Kuyu vurduran devlet kadrolarından emekli olmuştu. Yapılanları kimseye sormuyordu. Neyin nasıl yapılacağı belliydi. Emekli olduktan sonra karar verme, kendine kaldığı için bocalıyordu. Kuyu kararı bile sıkıntılıydı. Çünkü köylüler su biraz derinde ve yeri güney ve daha aşağıda, diyordu. Köylünün dediğini kabul etmiyordu. Zaten sorma ihtiyacını da duymuyordu.
Emekli müdür, daha da ileri gidiyor, cahillik zemini, diyordu. İnceliği bırakmış onlara kabaca cevaplar veriyordu. Bir kuyu için köylüleriyle atışıyordu. Uydurulmuş bilgiler hangi gözleme dayandırılıyordu. Yanıldıklarını göstereceğim, diyerek hırs yapıyordu.
Neşeli bir girişten sonra kuyu derinleşiyordu. Söylenenleri duymazdan geliyor, cevap vermek istemiyordu. Kitap mı karıştırdılar da bilecekler, diyordu.
Emekli müdür “Kenara çekilin, pişmiş aşa su katmayın, kuyu yolunu buldu,” diyordu.
Kuyu ustaları dördüncü günde, beş metreyi geçtikleri hâlde nemli toprağa rastlamadılar. Biraz daha aşağı inilince büyük bir kayaya denk geldiler. Usta sinyal verdi ve yukarı çıktı. Bu kadar dedi. “Su yok, ayrıca kayaya çattık,” dedi.
Müdürün söz dinlememesi meyvesini acı olarak vermişti. Usta “Köylülerin dediği yere başlayacağız,” dedi.
Müdür köylülerin bu konuda üzülmesi samimiyetlerini gösterir, dedi. Böyle samimi insanlara hayatımda rastlamadım. Hayal kırıklığını bırakıp işin gerçeğine dönmenin zamanı, dedi. Köylülerin ve ustanın dediği yerden kuyu yeniden vurulmaya başlandı.
Öfkesine kapılmadan ve gurur yapmadan konuyu konuşup tartıştı. Sonuçta kuyunun ilk metreleri eşilmiş oldu. Köylülerin dedikleri ayağı yere basmayı gerektiriyordu. Havai değildiler. Sahte davranışları olmuyordu. Doğru ve dürüstçe tartışıyorlardı.
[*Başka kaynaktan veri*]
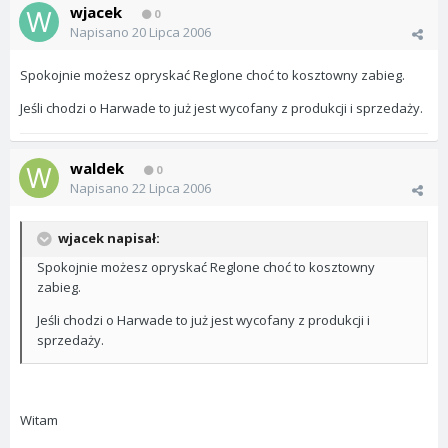
wjacek
0
Napisano
20 Lipca 2006
Spokojnie możesz opryskać Reglone choć to kosztowny zabieg.
Jeśli chodzi o Harwade to już jest wycofany z produkcji i sprzedaży.
waldek
0
Napisano
22 Lipca 2006
wjacek napisał:
Spokojnie możesz opryskać Reglone choć to kosztowny
zabieg.
Jeśli chodzi o Harwade to już jest wycofany z produkcji i
sprzedaży.
Witam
Beşinci gün suyu emmiş toprağa rastlandı.
Yedi metreden sonra suyun kaynağına erişildi. Herkes çok sevindi. Su bulunmuş ve düşünülenden çok daha fazlaydı. Kuyu ustası kuyunun bütün işlerini yaptı ve üç gün sonra teslim ederim, dedi.
Müdür de boş durmadı ve suyu tahlil ettirdi. Kaynak suyu çok temiz ve içilebilir çıktı.
Müdür “Hayat ve hayata ait olaylar deneyimle de elde ediliyor,” dedi.